= Try it =
From the line holding "left knee: (894, 624)" through the line holding "left back paw: (83, 592)" below, write out every line exactly; include both of those lines and drop the pictures.

= Supplied entries =
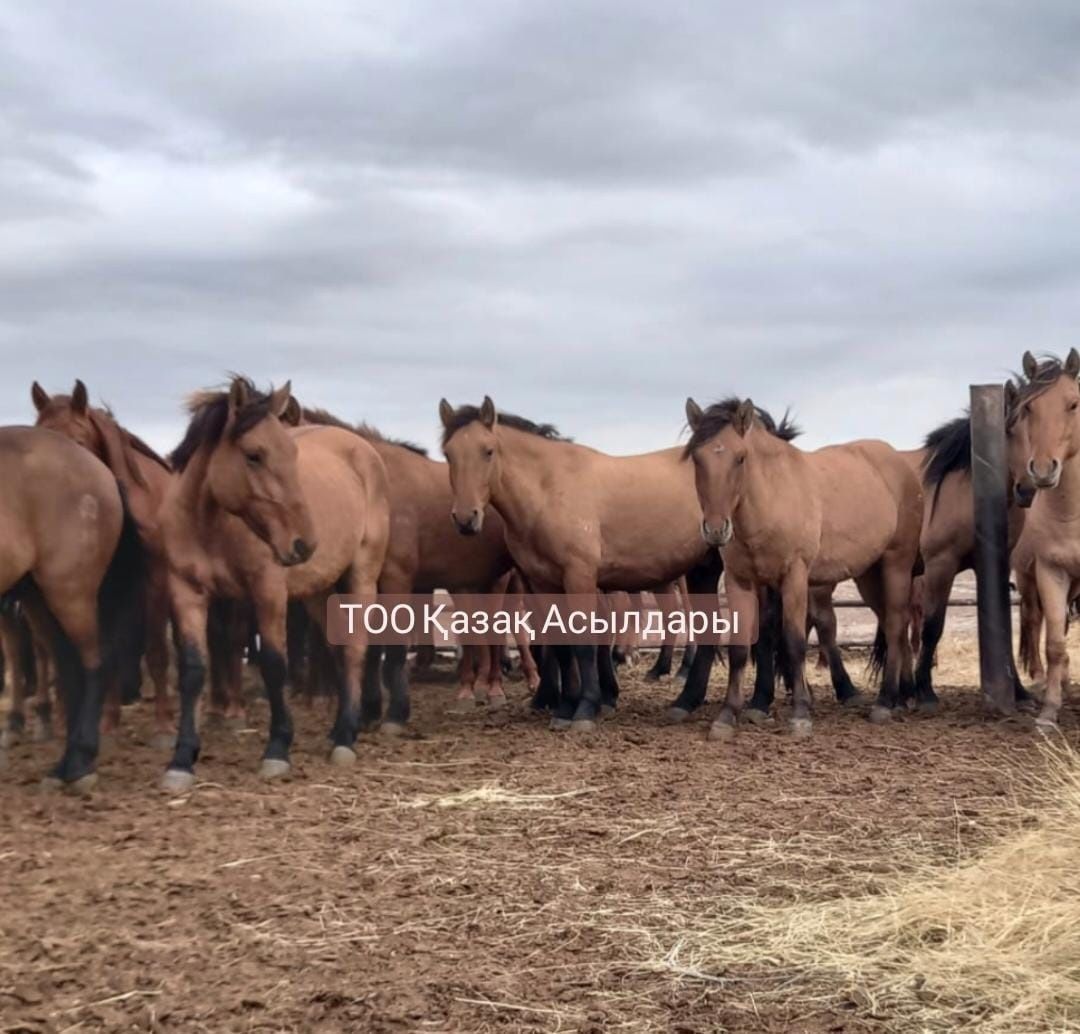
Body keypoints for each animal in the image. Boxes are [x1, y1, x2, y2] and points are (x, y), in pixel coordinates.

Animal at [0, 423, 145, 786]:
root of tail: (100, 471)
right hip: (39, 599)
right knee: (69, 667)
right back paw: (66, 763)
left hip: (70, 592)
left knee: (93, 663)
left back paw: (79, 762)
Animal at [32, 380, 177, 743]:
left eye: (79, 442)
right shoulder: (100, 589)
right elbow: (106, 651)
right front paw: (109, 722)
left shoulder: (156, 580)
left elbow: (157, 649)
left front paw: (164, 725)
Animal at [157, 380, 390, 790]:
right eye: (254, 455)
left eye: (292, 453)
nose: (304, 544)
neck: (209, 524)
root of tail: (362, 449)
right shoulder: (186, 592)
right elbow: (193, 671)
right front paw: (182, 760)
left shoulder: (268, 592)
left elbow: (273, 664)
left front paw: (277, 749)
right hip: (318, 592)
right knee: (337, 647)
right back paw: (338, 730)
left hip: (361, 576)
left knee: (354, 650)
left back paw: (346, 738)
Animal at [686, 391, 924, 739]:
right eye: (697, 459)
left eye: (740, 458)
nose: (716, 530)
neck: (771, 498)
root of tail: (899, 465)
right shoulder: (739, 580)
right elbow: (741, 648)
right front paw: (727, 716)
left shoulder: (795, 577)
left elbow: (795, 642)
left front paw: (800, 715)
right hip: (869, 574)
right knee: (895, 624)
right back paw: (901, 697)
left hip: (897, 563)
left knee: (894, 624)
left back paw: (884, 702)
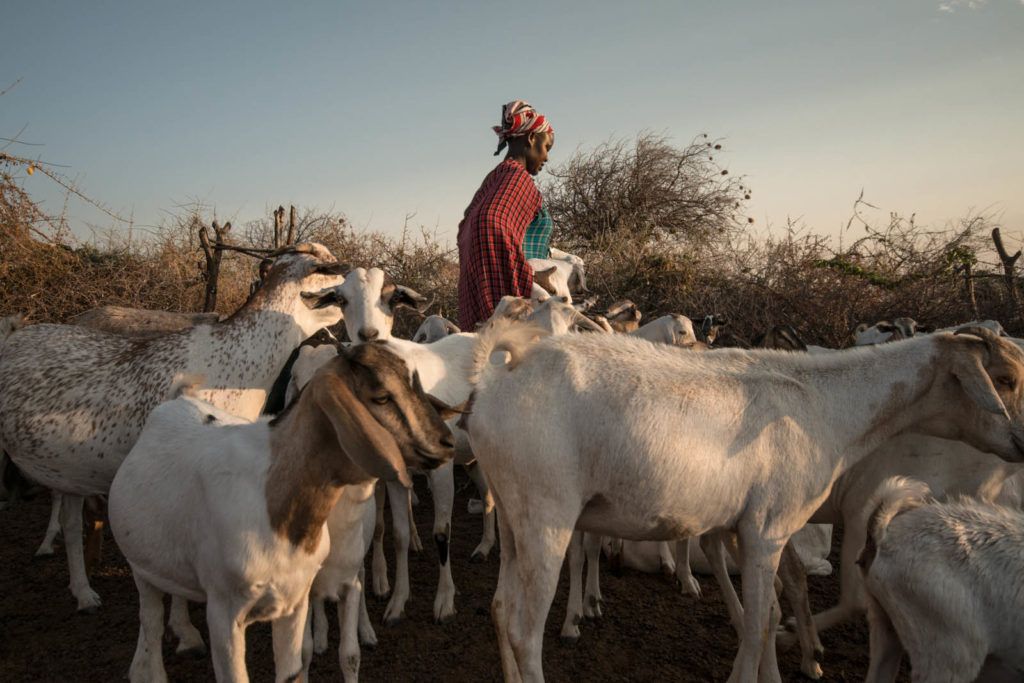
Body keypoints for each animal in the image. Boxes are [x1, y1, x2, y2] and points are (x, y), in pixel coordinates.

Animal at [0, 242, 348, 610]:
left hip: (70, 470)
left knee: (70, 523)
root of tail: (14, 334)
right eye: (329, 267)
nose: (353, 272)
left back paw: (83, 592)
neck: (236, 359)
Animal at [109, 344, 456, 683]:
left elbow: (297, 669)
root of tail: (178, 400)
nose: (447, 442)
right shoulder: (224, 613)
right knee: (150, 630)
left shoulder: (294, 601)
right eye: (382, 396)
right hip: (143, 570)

= Answer for this exercise =
left knee: (894, 624)
left back paw: (884, 702)
Body keypoints for each animal in the image. Boxes are [x1, y1, x2, y2] and points are (x, y), in pixel coordinates.

Animal at [0, 242, 348, 610]:
left hip: (70, 470)
left knee: (70, 523)
root of tail: (14, 334)
right eye: (329, 267)
nose: (353, 272)
left back paw: (83, 592)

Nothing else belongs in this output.